Behind the Broadcast: ABC still has a story to tell

Big Brown's injury had ABC analysts a little worried.

With thoroughbred racing his­tory at stake, the last thing ABC wanted to hear was there was that something wrong with Big Brown.

Big Brown, the winner of the first two legs of the Triple Crown, was discovered to have a small quarter crack in his left-front hoof a week after running away with the Preakness Stakes. There had to be some anxious moments among the anal­ysts and executives at ABC. The network had to be wondering that if Big Brown couldn’t race, how meaningless and disappointing it would be to televise the Belmont Stakes without the most important storyline.

Fortunately, things seem to be fine with Big Brown. He will race today, and try to become the first Triple Crown winner since

Affirmed in 1978.

The race will be televised in the Capital Region by WTEN (Ch. 10) and WTEN HD, starting at 5 p.m.

Randy Moss, who will be one of the analysts on the broadcast, was worried, at first, that there would be no Triple Crown winner.

“My first thought, to be honest with you, was a lack of surprise,” Moss said during a conference call Tuesday. “We’ve known way back before the Florida Derby that Big Brown has had some extremely problematic feet. This is not something that just popped up. We’ve said all along, even on the air, that with the enormous talent that Big Brown has, perhaps the biggest obstacle that he will face is keeping his feet at 100 percent. He made it out of the Kentucky Derby in excellent shape. Initially, he made it out of the Preakness with his feet in excellent shape.

“You’re always holding your breath with some of these minor foot injuries.”

Analyst and former jockey Jerry Bailey said if there was ever a good time for the injury to occur, it was well before the Belmont.

“I was almost kind of relieved it happened when it did, last week, that the issue arose,” Bailey said. “Had what happened last week happened today, I would have been far less optimistic. Because it happened far enough away from the race, and they had time to work on it and Mother Nature had more time to heal it, it was a good thing.”

And that sound you heard was the big sigh of relief.


If ABC misses anything during the telecast, I will be shocked.

It will use 40 cameras to cover the race, including a rail cam.

prerace coverage

ESPN kicks off Belmont prerace coverage at noon with the True North Handicap, Just a Game Handicap and the Woody Stephens Stakes.

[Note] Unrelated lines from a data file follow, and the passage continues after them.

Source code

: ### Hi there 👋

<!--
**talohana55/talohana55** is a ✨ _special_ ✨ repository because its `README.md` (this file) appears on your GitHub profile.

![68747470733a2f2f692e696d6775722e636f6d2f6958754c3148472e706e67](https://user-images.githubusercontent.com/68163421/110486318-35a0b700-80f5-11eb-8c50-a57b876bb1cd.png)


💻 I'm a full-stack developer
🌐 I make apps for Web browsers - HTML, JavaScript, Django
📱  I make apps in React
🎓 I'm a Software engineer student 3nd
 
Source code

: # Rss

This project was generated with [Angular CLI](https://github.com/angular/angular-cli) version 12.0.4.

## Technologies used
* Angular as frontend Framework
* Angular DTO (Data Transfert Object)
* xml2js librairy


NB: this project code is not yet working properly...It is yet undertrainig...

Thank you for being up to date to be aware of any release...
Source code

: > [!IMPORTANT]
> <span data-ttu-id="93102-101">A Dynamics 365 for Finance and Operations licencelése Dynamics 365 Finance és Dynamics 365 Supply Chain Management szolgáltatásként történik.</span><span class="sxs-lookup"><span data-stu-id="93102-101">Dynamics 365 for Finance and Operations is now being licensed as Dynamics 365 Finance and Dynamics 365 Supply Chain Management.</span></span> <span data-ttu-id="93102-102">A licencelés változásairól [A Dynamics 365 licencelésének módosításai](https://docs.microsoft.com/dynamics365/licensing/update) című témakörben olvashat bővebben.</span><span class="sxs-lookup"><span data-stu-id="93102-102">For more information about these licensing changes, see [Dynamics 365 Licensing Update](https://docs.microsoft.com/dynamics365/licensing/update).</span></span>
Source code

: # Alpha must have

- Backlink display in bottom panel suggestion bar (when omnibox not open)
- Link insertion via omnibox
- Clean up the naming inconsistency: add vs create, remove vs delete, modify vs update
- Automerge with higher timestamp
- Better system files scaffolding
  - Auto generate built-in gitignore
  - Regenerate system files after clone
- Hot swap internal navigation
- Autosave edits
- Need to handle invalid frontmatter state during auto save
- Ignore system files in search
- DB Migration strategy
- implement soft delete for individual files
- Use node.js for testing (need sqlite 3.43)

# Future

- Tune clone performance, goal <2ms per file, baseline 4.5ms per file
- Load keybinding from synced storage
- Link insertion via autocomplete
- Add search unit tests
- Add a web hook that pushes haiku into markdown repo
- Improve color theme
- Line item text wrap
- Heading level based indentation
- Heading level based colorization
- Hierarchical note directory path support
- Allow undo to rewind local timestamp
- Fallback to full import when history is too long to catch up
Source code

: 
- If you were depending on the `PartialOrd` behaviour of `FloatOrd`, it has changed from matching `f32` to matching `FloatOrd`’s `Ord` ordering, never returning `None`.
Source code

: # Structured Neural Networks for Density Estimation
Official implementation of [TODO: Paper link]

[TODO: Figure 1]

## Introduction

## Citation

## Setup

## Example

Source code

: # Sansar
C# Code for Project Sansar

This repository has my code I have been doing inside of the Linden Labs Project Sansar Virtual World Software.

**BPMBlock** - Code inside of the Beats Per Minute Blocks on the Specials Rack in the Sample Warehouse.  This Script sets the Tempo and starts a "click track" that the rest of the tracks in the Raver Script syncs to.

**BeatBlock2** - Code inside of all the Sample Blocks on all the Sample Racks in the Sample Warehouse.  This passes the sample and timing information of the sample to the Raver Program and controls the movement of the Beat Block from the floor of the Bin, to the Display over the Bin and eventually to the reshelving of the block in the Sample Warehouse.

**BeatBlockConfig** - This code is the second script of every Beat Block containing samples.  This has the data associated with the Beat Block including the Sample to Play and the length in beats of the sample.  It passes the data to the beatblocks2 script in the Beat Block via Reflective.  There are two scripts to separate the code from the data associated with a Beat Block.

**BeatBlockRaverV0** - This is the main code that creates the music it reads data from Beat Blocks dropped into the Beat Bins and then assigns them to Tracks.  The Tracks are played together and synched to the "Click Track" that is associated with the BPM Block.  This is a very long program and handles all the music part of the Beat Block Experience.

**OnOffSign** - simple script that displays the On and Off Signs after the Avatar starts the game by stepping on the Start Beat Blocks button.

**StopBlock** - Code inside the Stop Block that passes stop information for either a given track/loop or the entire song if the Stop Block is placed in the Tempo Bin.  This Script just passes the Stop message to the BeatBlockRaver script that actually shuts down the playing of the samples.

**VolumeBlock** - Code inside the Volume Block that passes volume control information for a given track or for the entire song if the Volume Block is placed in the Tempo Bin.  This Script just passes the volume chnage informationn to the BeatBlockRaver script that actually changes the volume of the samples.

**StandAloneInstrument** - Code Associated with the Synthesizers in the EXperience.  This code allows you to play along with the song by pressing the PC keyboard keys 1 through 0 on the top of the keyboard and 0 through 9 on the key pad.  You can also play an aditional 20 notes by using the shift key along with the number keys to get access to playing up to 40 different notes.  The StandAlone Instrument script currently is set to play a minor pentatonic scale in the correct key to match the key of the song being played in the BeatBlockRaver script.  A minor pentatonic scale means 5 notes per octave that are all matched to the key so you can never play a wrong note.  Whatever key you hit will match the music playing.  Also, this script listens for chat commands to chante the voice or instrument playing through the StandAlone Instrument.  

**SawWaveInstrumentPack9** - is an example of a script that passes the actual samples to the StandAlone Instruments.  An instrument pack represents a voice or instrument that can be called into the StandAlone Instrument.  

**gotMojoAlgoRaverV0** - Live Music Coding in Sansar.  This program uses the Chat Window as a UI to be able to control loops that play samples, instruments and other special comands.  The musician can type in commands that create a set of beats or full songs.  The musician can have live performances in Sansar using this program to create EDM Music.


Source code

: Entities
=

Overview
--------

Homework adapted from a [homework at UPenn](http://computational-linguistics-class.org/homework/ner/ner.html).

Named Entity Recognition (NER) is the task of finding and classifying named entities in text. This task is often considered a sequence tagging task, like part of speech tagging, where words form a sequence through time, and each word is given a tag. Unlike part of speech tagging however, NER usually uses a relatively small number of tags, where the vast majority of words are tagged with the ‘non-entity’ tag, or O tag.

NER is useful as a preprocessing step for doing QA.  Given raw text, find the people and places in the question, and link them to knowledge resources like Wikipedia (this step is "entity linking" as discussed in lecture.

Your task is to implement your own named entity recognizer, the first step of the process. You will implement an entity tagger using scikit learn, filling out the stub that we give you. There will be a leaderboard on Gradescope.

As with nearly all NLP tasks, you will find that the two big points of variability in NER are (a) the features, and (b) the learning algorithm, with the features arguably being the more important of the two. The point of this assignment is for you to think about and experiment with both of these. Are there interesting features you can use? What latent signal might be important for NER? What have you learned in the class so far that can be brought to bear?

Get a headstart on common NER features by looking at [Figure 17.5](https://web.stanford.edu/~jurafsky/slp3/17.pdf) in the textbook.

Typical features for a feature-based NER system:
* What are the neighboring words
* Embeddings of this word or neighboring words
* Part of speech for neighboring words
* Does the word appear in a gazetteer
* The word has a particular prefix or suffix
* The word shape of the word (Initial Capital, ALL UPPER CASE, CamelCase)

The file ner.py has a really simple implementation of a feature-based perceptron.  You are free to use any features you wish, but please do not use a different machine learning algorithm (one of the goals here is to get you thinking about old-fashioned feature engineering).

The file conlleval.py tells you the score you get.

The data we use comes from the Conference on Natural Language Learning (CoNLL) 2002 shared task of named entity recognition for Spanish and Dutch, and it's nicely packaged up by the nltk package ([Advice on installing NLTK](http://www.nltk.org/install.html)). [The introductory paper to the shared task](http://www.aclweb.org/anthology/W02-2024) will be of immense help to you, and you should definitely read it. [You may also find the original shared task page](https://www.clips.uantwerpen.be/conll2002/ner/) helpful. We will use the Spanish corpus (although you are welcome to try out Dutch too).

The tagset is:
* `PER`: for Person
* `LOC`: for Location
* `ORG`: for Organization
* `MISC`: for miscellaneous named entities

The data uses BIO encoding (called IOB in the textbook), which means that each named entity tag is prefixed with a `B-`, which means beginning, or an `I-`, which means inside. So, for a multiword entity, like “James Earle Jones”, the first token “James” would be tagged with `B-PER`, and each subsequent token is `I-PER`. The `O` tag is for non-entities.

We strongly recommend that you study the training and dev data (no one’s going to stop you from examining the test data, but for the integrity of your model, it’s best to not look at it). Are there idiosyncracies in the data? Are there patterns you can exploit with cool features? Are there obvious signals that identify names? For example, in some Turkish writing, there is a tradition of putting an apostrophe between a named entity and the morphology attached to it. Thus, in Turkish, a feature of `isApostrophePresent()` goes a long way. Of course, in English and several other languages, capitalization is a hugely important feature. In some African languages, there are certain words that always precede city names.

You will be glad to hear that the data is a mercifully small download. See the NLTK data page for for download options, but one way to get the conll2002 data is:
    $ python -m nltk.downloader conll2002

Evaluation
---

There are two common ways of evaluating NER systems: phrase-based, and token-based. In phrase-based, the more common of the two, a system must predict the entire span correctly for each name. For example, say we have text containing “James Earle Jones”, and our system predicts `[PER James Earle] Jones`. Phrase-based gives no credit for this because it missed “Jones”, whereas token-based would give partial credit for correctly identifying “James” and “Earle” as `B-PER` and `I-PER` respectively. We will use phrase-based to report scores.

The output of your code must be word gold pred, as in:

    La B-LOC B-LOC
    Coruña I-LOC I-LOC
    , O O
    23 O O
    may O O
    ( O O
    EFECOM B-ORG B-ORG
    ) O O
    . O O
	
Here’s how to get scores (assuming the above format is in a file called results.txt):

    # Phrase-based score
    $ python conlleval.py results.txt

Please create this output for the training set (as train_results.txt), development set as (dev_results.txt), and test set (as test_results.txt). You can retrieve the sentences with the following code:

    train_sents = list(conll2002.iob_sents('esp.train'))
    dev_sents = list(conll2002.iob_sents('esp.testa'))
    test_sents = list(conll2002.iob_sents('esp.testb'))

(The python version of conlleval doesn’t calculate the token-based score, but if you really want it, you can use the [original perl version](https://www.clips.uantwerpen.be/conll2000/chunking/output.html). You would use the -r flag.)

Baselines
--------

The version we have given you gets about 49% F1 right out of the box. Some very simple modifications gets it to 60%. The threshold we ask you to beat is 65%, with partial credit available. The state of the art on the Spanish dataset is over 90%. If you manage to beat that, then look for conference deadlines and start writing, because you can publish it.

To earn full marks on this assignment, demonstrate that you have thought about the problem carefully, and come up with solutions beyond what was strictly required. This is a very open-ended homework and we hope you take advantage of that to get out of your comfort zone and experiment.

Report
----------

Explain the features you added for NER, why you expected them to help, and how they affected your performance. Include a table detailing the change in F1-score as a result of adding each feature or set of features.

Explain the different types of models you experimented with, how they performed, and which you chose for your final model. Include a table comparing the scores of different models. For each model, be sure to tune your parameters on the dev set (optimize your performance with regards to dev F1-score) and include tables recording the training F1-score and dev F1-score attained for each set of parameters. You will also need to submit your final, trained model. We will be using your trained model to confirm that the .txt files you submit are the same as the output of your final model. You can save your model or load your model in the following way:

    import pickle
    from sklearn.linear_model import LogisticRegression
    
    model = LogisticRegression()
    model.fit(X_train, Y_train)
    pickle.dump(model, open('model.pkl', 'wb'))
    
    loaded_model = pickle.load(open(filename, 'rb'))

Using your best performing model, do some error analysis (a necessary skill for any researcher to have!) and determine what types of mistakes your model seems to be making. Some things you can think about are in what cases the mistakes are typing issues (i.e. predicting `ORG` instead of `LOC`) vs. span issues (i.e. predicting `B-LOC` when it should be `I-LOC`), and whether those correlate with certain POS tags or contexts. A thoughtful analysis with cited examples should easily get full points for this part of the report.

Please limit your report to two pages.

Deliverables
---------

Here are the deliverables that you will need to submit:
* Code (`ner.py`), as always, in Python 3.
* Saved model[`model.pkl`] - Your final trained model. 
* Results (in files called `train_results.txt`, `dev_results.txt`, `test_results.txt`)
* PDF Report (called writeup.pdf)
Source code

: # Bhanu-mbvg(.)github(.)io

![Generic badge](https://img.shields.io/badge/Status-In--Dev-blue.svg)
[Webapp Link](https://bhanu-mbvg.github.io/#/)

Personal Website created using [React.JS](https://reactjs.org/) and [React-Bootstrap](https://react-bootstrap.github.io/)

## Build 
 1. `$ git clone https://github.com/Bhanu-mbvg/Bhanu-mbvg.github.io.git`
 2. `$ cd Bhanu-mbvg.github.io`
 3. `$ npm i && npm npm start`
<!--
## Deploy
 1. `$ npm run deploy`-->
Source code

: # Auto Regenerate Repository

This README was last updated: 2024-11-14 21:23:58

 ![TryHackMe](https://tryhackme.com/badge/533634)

For the first time, ESPN Radio will broadcast the race.

WTMM-FM (104.5) will pick up ESPN Radio’s feed at 5 p.m.

Catalon helping NBC

Andrew Catalon is going to help out NBC during its Summer Olympics coverage, although he won’t be in Beijing.

The WNYT (Ch. 13) weekend sports anchor and host of “Big Board Sports” will do play-by-play for team handball, and call the men’s sabre team fencing final during the Summer Games, which begin Aug. 8. He will call the action from New York, not Beijing.

“I’m very excited for the summer,” Catalon said. “It will be tough to be away from WNYT during Giants camp and Saratoga, it’s obviously a busy time. But I’m honored to be a part of NBC’s Olympic coverage. I’ve already begun my research, and I can’t wait for the Olympics to begin.”

new auto show

A new auto racing talk show is coming to the Capital Region.

“Up to Speed,” debuts on Sunday at 10 a.m. Mark Krosky and Dan Martin will host the show.

new home

“Inside the NFL” has found a new cable home, it was announced Tuesday.

Showtime Networks and CBS Sports are teaming to bring the program to Showtime. “Inside the NFL” spent 31 years on HBO before it was canceled in February.

The show will be produced by CBS Sports and NFL Films, and will premiere on Wednesday, Sept. 10, at 9 p.m.

parting shots

The French Open winds up this weekend on NBC. The women’s

final is today at 9 a.m., and the men’s championship will be contested at 9 a.m. Sunday. . . .

TNT begins its NASCAR coverage Sunday at 2 p.m. with the Pocono 500.